Biometric sensors and IoT devices are infiltrating sports, tracking everything it seems. How does that make your job easier or harder?
Baseball is trending towards collecting data that is often high dimensional, and high frequency. This presents a number of challenges in terms of efficient storage and allowing for both targeted retrieval for more rapid fire studies, as well as giving us an opportunity to collect and build more involved models to help identify traits we want in our players.
What’s your most exciting ‘data moment’ you’ve had?
My most exciting moment probably occurred when I was still in graduate school. I was working on flight diagnostic algorithms, and was able to see how my models could actually indicate component failures in a number of flights before accidents actually occurred. Seeing my work have a practical application that can make lives safer was incredibly cool.
Since we at KCDD have an interest in how the city government uses public data to make the city’s services work more efficiently, what lessons could the city manager learn from sports data analysis?

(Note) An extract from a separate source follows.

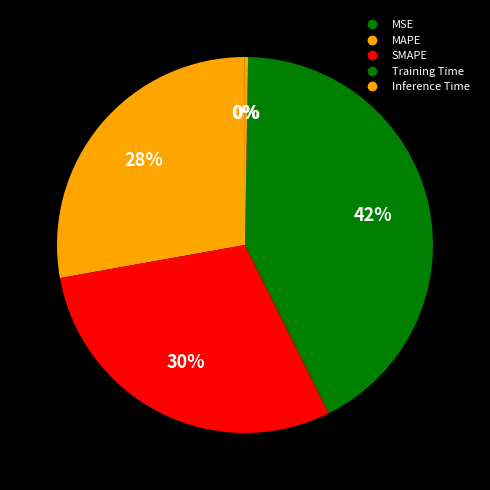

What is the total percentage of Inference Time and SMAPE?

29.8%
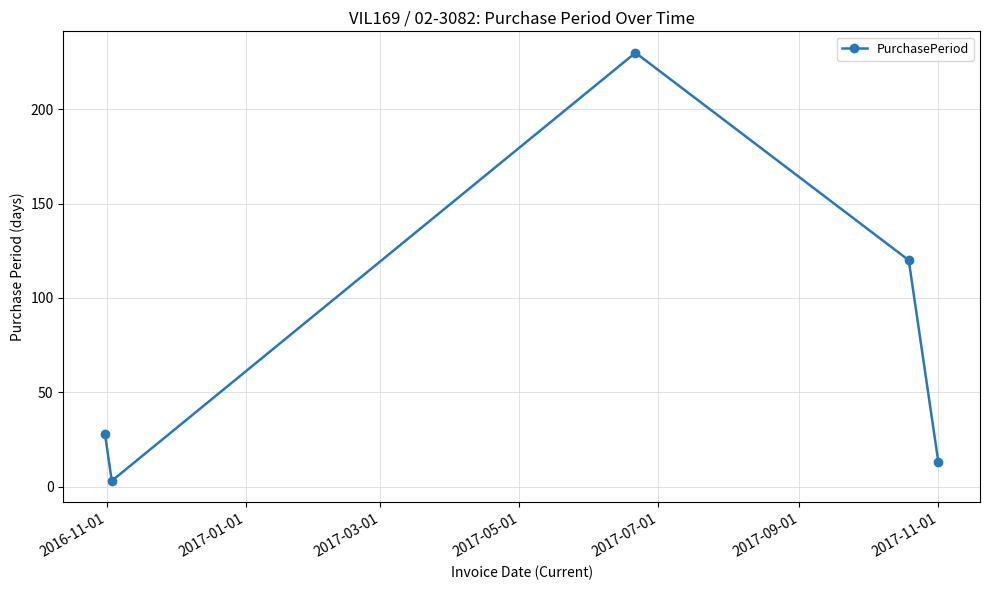

What is the difference between the second highest and minimum values?

117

I think that if there is any lesson to be learned, it’s that we live at a time when there is enough data and enough people interested in the data, that one-off investigations aren’t always the best use of an analyst’s time. I feel that much like any engineering path, we should be looking to data scientists, applied mathematicians and statisticians to start building larger more complex projects and models for civic uses. These projects may not bear much fruit in the short term, but instead can adapt as cities grow and shrink with the rest of the county, state, country, etc. This can help improve efficiency, and hopefully allow for responsible growth with some ability to forecast and project to reality.